Rate coding vs temporal coding
Rate coding assumes information is carried in the average firing rate over a time window. Temporal coding hypothesizes that precise spike timing carries additional information.
- Rate code is robust to noise but slow; temporal code is fast but fragile.
- Many sensory systems use rate coding at low precision; auditory timing uses sub-millisecond precision.
- Population coding distributes information across many neurons, providing redundancy and accuracy.
Poisson statistics and ISI analysis
Many neurons fire approximately as a Poisson process: spikes arrive randomly with a mean rate λ. The interspike interval (ISI) distribution is then exponential with CV = 1.
- Coefficient of variation CV = σ_ISI/μ_ISI characterizes spiking regularity.
- CV < 1: regular (pacemaker cells); CV = 1: Poisson random; CV > 1: bursty.
- Fano factor (variance/mean spike count) is 1 for pure Poisson — deviations indicate correlations.
Hodgkin-Huxley and action potential generation
The Hodgkin-Huxley model describes action potential initiation through voltage-gated Na⁺ and K⁺ conductances.
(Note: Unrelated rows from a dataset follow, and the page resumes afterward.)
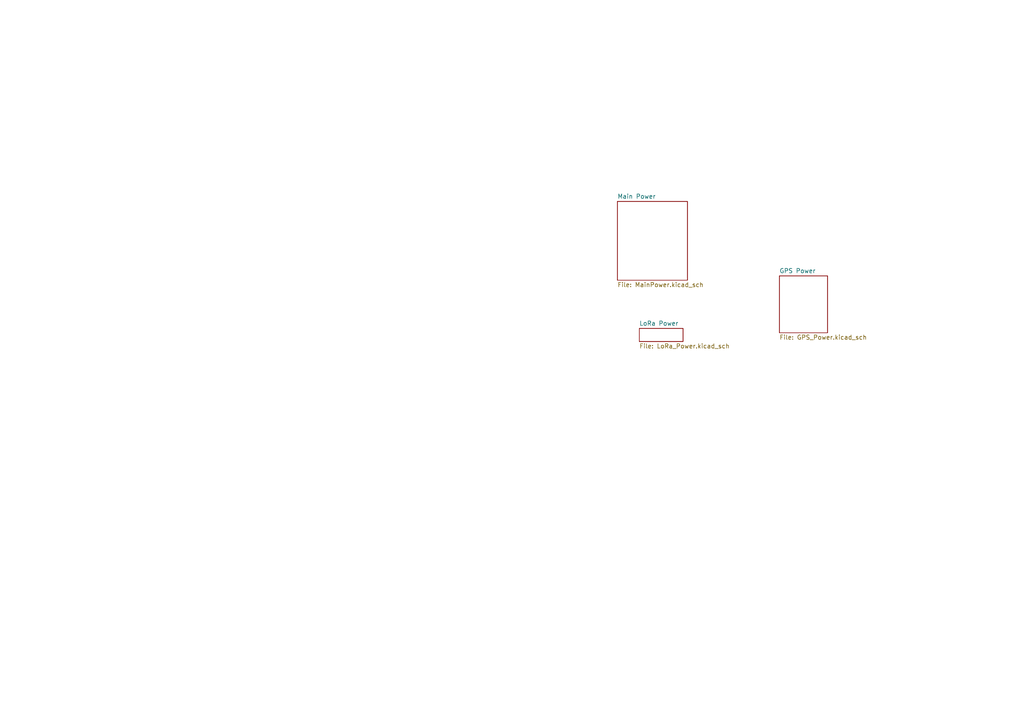
<source format=kicad_sch>
(kicad_sch
	(version 20231120)
	(generator "eeschema")
	(generator_version "8.0")
	(uuid "a84e6a4e-5034-411f-b353-a2d357bb825b")
	(paper "A4")
	(lib_symbols)
	(sheet
		(at 226.06 80.01)
		(size 13.97 16.51)
		(fields_autoplaced yes)
		(stroke
			(width 0.1524)
			(type solid)
		)
		(fill
			(color 0 0 0 0.0000)
		)
		(uuid "38c9bb90-4b64-4a1a-9777-da7ced3dc08c")
		(property "Sheetname" "GPS Power"
			(at 226.06 79.2984 0)
			(effects
				(font
					(size 1.27 1.27)
				)
				(justify left bottom)
			)
		)
		(property "Sheetfile" "GPS_Power.kicad_sch"
			(at 226.06 97.1046 0)
			(effects
				(font
					(size 1.27 1.27)
				)
				(justify left top)
			)
		)
		(instances
			(project "Avionics-MainBoard"
				(path "/4c932743-8c6f-426e-9c1f-5a3f2b32c70d/8a87c1a3-d2a2-4a29-8f5e-6f86eec8fa11"
					(page "17")
				)
			)
		)
	)
	(sheet
		(at 179.07 58.42)
		(size 20.32 22.86)
		(fields_autoplaced yes)
		(stroke
			(width 0.1524)
			(type solid)
		)
		(fill
			(color 0 0 0 0.0000)
		)
		(uuid "b3d24b1d-de51-4729-9f70-377bd9a40a47")
		(property "Sheetname" "Main Power"
			(at 179.07 57.7084 0)
			(effects
				(font
					(size 1.27 1.27)
				)
				(justify left bottom)
			)
		)
		(property "Sheetfile" "MainPower.kicad_sch"
			(at 179.07 81.8646 0)
			(effects
				(font
					(size 1.27 1.27)
				)
				(justify left top)
			)
		)
		(instances
			(project "Avionics-MainBoard"
				(path "/4c932743-8c6f-426e-9c1f-5a3f2b32c70d/8a87c1a3-d2a2-4a29-8f5e-6f86eec8fa11"
					(page "15")
				)
			)
		)
	)
	(sheet
		(at 185.42 95.25)
		(size 12.7 3.81)
		(fields_autoplaced yes)
		(stroke
			(width 0.1524)
			(type solid)
		)
		(fill
			(color 0 0 0 0.0000)
		)
		(uuid "fccbb650-59c2-43b1-a4c6-48bd2dc427d0")
		(property "Sheetname" "LoRa Power"
			(at 185.42 94.5384 0)
			(effects
				(font
					(size 1.27 1.27)
				)
				(justify left bottom)
			)
		)
		(property "Sheetfile" "LoRa_Power.kicad_sch"
			(at 185.42 99.6446 0)
			(effects
				(font
					(size 1.27 1.27)
				)
				(justify left top)
			)
		)
		(instances
			(project "Avionics-MainBoard"
				(path "/4c932743-8c6f-426e-9c1f-5a3f2b32c70d/8a87c1a3-d2a2-4a29-8f5e-6f86eec8fa11"
					(page "16")
				)
			)
		)
	)
)

</source>
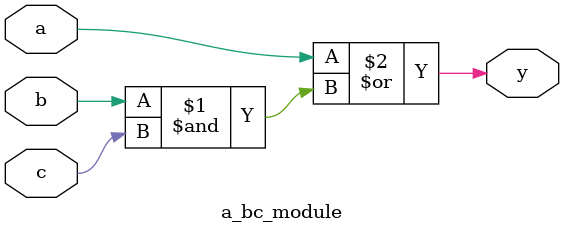
<source format=v>
module a_bc_module(y,a,b,c);
input a,b,c;
output y;

assign y= a | ( b & c ) ;































endmodule 
</source>
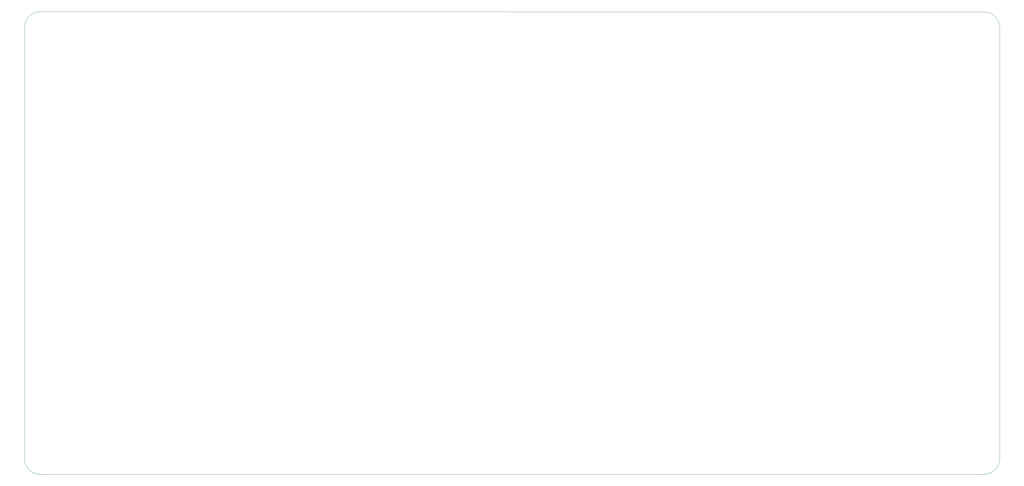
<source format=gbr>
G04 #@! TF.GenerationSoftware,KiCad,Pcbnew,7.0.1*
G04 #@! TF.CreationDate,2023-04-23T23:40:01+02:00*
G04 #@! TF.ProjectId,keyb_15x5,6b657962-5f31-4357-9835-2e6b69636164,rev?*
G04 #@! TF.SameCoordinates,Original*
G04 #@! TF.FileFunction,Profile,NP*
%FSLAX46Y46*%
G04 Gerber Fmt 4.6, Leading zero omitted, Abs format (unit mm)*
G04 Created by KiCad (PCBNEW 7.0.1) date 2023-04-23 23:40:01*
%MOMM*%
%LPD*%
G01*
G04 APERTURE LIST*
G04 #@! TA.AperFunction,Profile*
%ADD10C,0.050000*%
G04 #@! TD*
G04 APERTURE END LIST*
D10*
X362650000Y-208850000D02*
G75*
G03*
X367500000Y-204000000I0J4850000D01*
G01*
X367500000Y-204000000D02*
X367500000Y-68750000D01*
X66900000Y-208850255D02*
X362650000Y-208850000D01*
X62000000Y-204000000D02*
G75*
G03*
X66900000Y-208850255I4900000J50000D01*
G01*
X367500000Y-68750000D02*
G75*
G03*
X362700000Y-63950000I-4800000J0D01*
G01*
X362700000Y-63950000D02*
X66900000Y-63850000D01*
X62000000Y-68750000D02*
X62000000Y-204000000D01*
X66900000Y-63850000D02*
G75*
G03*
X62000000Y-68750000I0J-4900000D01*
G01*
M02*

</source>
The threshold (~−55 mV) and absolute refractory period (~1–2 ms) are key constraints on spiking.
- Depolarization beyond threshold triggers regenerative Na⁺ influx — the all-or-nothing spike.
- K⁺ channels cause repolarization and hyperpolarization, imposing the refractory period.
- Myelination increases the length constant, enabling faster action potential propagation.